About the Dataset- Snapshot of the Dataset:
Data_snapshot
Features: Name Description Date/Time Date & Time for each hour in the year 2012. Temp(C) Exact temperature at a given time. Dew Point Temp(C) Dew Point Temp at a given time. It is the temperature to which air must be cooled to become saturated with water vapor. Rel Hum (%) Relative Humidity at a given time. Wind Spd (km/h) Wind Speed in km/h at a given time. Visibility (km) Visibility in km at a given time. Stn Press (kPa) Station Pressure observed at that time. Weather Weather at a given time.
Different functions that you would require to define for this project has been mentioned in the code block. All the parameters and the task, a function would do, have been mentioned there.
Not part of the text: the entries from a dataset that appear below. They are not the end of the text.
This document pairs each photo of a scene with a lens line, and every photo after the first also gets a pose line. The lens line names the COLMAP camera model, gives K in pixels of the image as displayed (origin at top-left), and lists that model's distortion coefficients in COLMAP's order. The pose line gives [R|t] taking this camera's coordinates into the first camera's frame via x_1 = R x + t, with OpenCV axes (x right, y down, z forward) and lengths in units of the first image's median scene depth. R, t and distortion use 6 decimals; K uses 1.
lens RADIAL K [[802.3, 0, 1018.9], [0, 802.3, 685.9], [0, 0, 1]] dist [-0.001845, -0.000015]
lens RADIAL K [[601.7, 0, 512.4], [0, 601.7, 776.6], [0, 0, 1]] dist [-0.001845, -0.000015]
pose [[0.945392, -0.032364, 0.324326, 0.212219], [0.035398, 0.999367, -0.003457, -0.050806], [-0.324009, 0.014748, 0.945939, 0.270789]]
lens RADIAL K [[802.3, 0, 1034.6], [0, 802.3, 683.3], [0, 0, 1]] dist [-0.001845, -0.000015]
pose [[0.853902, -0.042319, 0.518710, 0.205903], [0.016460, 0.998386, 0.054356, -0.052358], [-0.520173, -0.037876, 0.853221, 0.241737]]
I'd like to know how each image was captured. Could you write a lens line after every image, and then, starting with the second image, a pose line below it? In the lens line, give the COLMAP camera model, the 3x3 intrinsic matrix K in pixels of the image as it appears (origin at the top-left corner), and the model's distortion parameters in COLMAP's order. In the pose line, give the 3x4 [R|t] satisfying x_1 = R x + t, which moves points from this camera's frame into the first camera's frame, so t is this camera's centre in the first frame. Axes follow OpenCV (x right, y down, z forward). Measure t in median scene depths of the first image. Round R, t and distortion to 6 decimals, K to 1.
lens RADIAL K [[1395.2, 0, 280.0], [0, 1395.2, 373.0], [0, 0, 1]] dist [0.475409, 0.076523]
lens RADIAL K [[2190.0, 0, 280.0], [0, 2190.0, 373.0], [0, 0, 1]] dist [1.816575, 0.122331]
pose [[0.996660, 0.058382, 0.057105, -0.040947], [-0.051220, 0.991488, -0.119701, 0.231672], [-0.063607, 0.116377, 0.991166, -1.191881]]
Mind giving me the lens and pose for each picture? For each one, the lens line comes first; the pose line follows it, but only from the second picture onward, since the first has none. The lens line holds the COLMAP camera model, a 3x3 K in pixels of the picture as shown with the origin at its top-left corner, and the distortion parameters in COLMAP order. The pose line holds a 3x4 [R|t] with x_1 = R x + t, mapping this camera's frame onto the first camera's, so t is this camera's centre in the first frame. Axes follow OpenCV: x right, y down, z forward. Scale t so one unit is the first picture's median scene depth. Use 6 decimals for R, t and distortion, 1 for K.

Load the weather_2012 data csv file and store it in weather variable. The path of the dataset has been stored in the variable path for you. Check the categorical and numerical variables. You can check it by calling categorical and numerical functions. Check the distribution of a specific value like the number of times the weather was exactly Cloudy in the given column. Feel free to check on other values. You can check it by calling the function clear with respective parameters. By using the index of the value or name of the value you can check the number of counts. Now suppose you want to check some instances based on a specific condition like when the wind speed was above 35 and visibility was 25. You can directly check it by calling the function instances_based_condition with respective parameters and store the resulting dataframe in wind_speed_35_vis_25. You have temperature data and want to calculate the mean temperature recorded by month. You can generate a pivot table that contains the aggregated values(like mean, max, min, sum, len) recorded by month. You can call the function agg_values_ina_month with respective parameters. To groupby based on a column like you want to groupby on Weather column and then aggregate the mean values of each column for different types of weather using mean. You can call the function group_values and store the resulting dataframe in mean_weather. Feel free to try on different aggregated functions like max, min, sum, len You want to convert Celsius temperature into Fahrenheit temperatures. Call the function convert to do the same.